All children should live in a supportive, protective and caring environments that help them develop to their full potential. When a child's parents are unable, even with support, to provide adequate care for their child, the state is responsible for ensuring that the child is placed in appropriate alternative care. Put simply, alternative care refers to the care arrangements that have to be made when children’s parents can’t care for them. These are children for whom parental care is not an option because parents are either unwilling or unable to care for them, including being deceased. There are two main types of alternative care: family-based care and residential care.
- Family-based care includes care by extended family members (kinship care) or formal foster care (usually care by a non-relative and arranged by the Department of Social Welfare).

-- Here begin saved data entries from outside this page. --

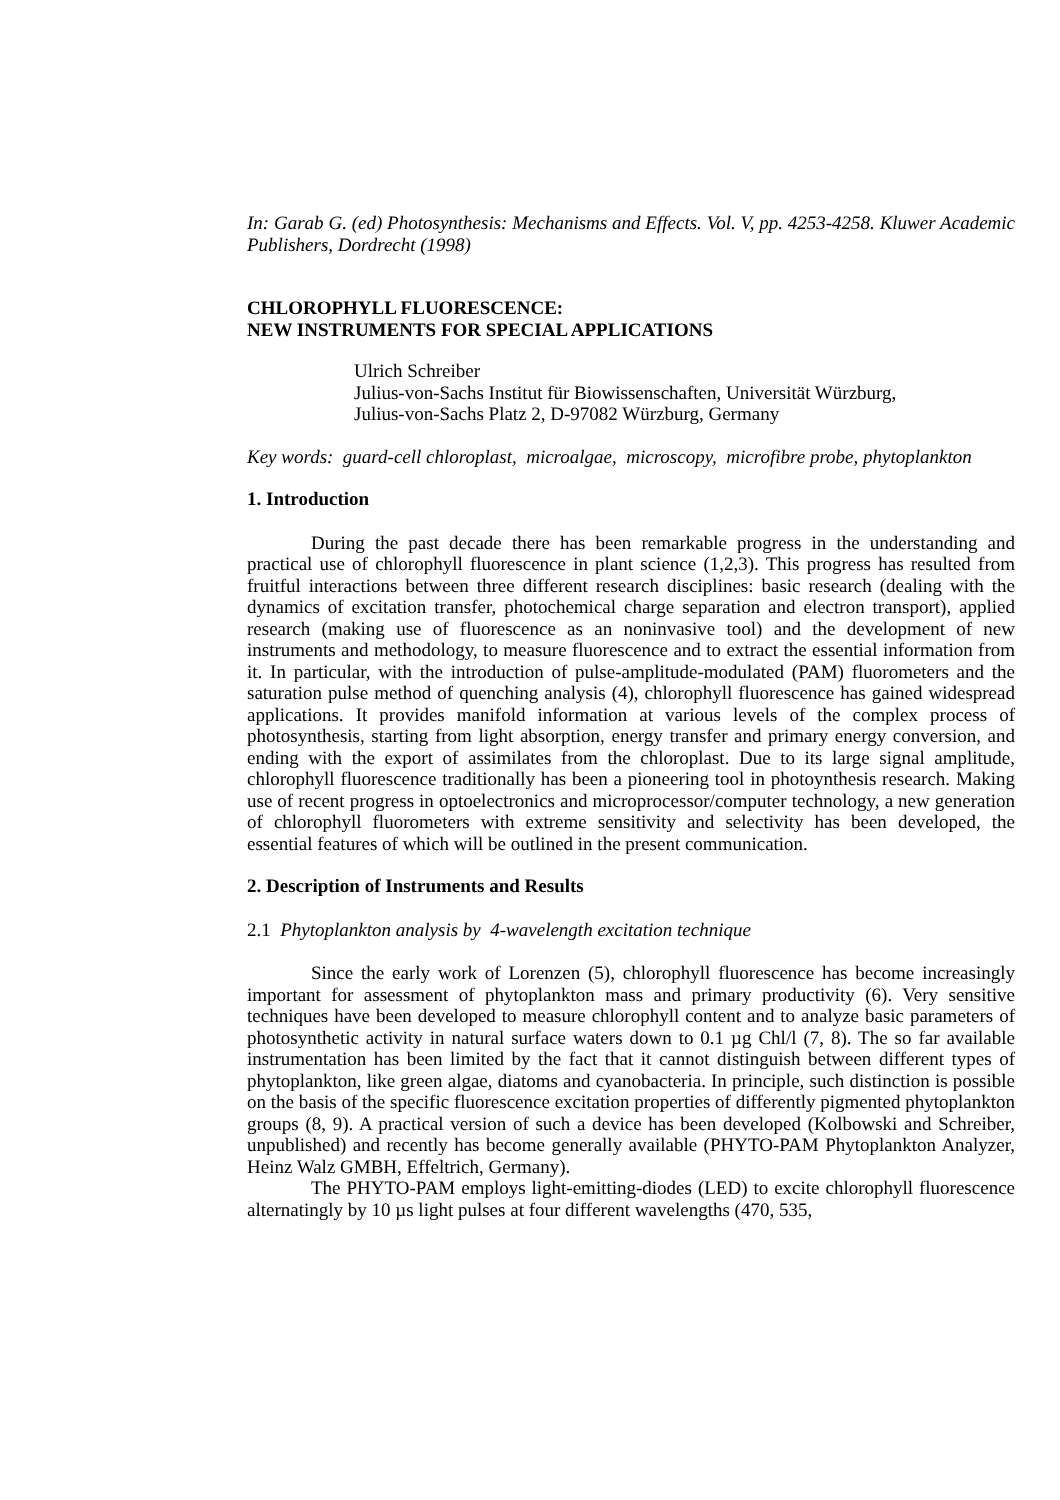In: Garab G. (ed) Photosynthesis: Mechanisms and Effects. Vol. V, pp. 4253-4258. Kluwer Academic Publishers, Dordrecht (1998)
CHLOROPHYLL FLUORESCENCE:
NEW INSTRUMENTS FOR SPECIAL APPLICATIONS
Ulrich Schreiber
Julius-von-Sachs Institut für Biowissenschaften, Universität Würzburg,
Julius-von-Sachs Platz 2, D-97082 Würzburg, Germany
Key words: guard-cell chloroplast, microalgae, microscopy, microfibre probe, phytoplankton
1. Introduction
During the past decade there has been remarkable progress in the understanding and practical use of chlorophyll fluorescence in plant science (1,2,3). This progress has resulted from fruitful interactions between three different research disciplines: basic research (dealing with the dynamics of excitation transfer, photochemical charge separation and electron transport), applied research (making use of fluorescence as an noninvasive tool) and the development of new instruments and methodology, to measure fluorescence and to extract the essential information from it. In particular, with the introduction of pulse-amplitude-modulated (PAM) fluorometers and the saturation pulse method of quenching analysis (4), chlorophyll fluorescence has gained widespread applications. It provides manifold information at various levels of the complex process of photosynthesis, starting from light absorption, energy transfer and primary energy conversion, and ending with the export of assimilates from the chloroplast. Due to its large signal amplitude, chlorophyll fluorescence traditionally has been a pioneering tool in photoynthesis research. Making use of recent progress in optoelectronics and microprocessor/computer technology, a new generation of chlorophyll fluorometers with extreme sensitivity and selectivity has been developed, the essential features of which will be outlined in the present communication.
2. Description of Instruments and Results
2.1 Phytoplankton analysis by 4-wavelength excitation technique
Since the early work of Lorenzen (5), chlorophyll fluorescence has become increasingly important for assessment of phytoplankton mass and primary productivity (6). Very sensitive techniques have been developed to measure chlorophyll content and to analyze basic parameters of photosynthetic activity in natural surface waters down to 0.1 µg Chl/l (7, 8). The so far available instrumentation has been limited by the fact that it cannot distinguish between different types of phytoplankton, like green algae, diatoms and cyanobacteria. In principle, such distinction is possible on the basis of the specific fluorescence excitation properties of differently pigmented phytoplankton groups (8, 9). A practical version of such a device has been developed (Kolbowski and Schreiber, unpublished) and recently has become generally available (PHYTO-PAM Phytoplankton Analyzer, Heinz Walz GMBH, Effeltrich, Germany).
The PHYTO-PAM employs light-emitting-diodes (LED) to excite chlorophyll fluorescence alternatingly by 10 µs light pulses at four different wavelengths (470, 535,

- Residential care is care provided in any non-family based group setting including orphanages, children’s homes, children’s villages and shelters.
- Adoption is also a type of alternative care as it provides permanent alternative care solution for a child who cannot be with his/ her biological parents.
- Formal foster care, where care is provided by a government approved foster parent, usually not a relative of the child, is also an option but not often used.
- Family-based care is the preferred alternative care option for children because it helps ensure that children grow up in a stable, safe and caring family. Residential care can be considered as a last resort, but only as a temporary solution if no immediate kinship or foster care placement is found, while a longer-term family-based alternative or permanent care solution including reunification with parents or adoption is sought.